Detroit: Become Human: This game takes place in a future where androids have become sentient and are fighting for their rights. The game's multiple storylines allow players to empathize with characters on both sides of the conflict.

Life is Strange: This episodic game follows a high school student who discovers she can rewind time. The game deals with themes of friendship, love, and loss and allows players to make difficult moral choices. These are just a few examples, but many other games can promote empathy and understanding [19-21].

4. Community-building:

Games can build communities around social issues and encourage players to take action. For example, the game "Foldit" challenges players to solve protein-folding puzzles and contribute to scientific research on diseases such as HIV and cancer. The game encourages players to work together to solve complex problems and positively impact society. Games can be an excellent tool for community-building [1-3].

Here are some examples of games that can help bring people together and strengthen bonds within a community

Icebreaker games: These are games that are specifically designed to help people get to know each other better. Examples include Two Truths and a Lie, Name Game, and Human Bingo.

Team-building games: These games are designed to help people work together more effectively. Examples include Trust Fall, Minefield, and Helium Stick.

Board games: Board games can be an excellent way for people to spend time together and bond over a shared experience. Examples include Monopoly, Scrabble, and Settlers of Catan.

Sports and physical games: Physical games can help build camaraderie and a sense of teamwork. Examples include volleyball, dodgeball, and kickball [22-25].

Video games: Multiplayer video games can help build connections between players who may not have met otherwise. Examples include Fortnite, League of Legends, and Minecraft.

Role-playing games: Role-playing games can be a fun way for people to engage with each other creatively and collaboratively. Examples include Dungeons and Dragons, World of Darkness, and FATE.

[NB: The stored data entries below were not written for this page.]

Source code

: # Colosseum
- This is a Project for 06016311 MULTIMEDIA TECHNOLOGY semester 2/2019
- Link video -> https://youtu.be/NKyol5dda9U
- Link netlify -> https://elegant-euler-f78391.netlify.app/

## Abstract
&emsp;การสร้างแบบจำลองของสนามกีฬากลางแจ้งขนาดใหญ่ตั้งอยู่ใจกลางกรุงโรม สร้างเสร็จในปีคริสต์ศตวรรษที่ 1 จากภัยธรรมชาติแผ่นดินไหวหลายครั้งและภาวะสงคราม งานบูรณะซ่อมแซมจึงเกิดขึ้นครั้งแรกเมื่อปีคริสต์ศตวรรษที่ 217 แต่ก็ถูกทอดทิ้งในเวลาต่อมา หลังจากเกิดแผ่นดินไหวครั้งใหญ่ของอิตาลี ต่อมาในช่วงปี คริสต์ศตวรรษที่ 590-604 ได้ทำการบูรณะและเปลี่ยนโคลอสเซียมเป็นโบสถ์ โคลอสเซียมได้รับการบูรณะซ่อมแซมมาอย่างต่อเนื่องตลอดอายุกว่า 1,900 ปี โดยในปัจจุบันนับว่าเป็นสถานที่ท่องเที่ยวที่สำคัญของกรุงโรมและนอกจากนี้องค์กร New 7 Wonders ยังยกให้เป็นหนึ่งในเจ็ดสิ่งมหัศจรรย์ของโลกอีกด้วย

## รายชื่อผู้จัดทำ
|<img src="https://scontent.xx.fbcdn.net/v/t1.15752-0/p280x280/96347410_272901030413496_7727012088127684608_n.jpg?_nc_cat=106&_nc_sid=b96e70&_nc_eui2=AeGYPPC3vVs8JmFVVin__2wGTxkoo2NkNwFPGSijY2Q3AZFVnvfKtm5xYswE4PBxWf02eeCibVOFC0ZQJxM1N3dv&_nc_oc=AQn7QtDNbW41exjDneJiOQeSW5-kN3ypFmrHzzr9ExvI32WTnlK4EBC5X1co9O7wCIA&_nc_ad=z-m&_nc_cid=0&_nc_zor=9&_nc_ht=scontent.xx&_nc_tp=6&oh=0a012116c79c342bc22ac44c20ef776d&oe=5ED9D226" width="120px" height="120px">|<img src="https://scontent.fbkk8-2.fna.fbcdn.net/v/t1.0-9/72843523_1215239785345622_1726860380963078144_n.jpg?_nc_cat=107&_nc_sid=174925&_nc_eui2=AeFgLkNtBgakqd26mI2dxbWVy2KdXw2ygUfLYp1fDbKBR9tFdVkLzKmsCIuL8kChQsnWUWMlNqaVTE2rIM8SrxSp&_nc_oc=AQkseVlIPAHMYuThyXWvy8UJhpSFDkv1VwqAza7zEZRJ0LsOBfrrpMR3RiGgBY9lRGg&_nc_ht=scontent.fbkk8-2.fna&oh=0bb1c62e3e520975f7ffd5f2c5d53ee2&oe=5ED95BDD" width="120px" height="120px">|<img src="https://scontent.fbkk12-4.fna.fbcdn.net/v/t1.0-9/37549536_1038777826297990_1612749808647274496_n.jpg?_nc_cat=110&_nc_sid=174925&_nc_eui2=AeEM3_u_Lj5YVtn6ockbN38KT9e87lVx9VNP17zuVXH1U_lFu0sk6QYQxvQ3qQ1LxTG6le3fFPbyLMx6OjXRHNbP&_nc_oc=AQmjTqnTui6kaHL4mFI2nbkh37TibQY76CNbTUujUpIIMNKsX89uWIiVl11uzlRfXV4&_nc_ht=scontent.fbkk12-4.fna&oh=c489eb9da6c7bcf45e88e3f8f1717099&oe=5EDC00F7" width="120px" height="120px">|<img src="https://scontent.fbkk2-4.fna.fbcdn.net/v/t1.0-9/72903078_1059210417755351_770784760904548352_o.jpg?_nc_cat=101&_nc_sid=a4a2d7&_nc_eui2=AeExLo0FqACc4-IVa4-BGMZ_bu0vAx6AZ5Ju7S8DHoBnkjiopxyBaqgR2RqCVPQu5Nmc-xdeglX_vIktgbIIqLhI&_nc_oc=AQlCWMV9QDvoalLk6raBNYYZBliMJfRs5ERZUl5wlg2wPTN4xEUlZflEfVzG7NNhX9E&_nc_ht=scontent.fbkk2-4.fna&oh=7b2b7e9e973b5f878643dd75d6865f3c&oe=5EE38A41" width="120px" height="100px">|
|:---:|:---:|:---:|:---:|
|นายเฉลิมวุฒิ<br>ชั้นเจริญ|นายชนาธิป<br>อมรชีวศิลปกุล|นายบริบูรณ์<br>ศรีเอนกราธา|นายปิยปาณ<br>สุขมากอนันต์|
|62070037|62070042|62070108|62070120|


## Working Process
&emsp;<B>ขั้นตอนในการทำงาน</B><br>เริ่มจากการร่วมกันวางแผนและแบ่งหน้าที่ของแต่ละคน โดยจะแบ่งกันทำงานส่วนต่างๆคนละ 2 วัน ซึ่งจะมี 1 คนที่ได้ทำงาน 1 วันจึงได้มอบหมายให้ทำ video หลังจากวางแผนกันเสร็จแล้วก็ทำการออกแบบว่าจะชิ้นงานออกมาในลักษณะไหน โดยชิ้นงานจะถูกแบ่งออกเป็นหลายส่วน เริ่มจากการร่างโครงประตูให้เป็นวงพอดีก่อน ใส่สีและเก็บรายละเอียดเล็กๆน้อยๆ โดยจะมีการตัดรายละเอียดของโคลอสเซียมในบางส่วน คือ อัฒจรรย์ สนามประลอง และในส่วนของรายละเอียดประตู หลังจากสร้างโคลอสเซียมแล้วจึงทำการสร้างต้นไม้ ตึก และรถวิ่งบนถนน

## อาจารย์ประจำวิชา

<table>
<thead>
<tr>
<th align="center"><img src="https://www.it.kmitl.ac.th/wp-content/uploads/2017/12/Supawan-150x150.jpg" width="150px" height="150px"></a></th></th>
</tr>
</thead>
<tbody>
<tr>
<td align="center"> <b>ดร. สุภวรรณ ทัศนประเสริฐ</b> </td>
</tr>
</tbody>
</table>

Trivia games: Trivia games can be a fun way for people to compete against each other and show off their knowledge. Examples include Jeopardy, Trivial Pursuit, and Quiz Bowl. Remember, the key to using games for community-building is ensuring they are inclusive, accessible, and enjoyable for everyone in the community [4, 16, 17, 26, 27].


Overall, games have the potential to be powerful tools for social change. They can be used to educate, advocate, create empathy, and build communities around social issues. By harnessing the power of games, we can raise awareness about important social issues, encourage players to take action, and make a positive impact on the world.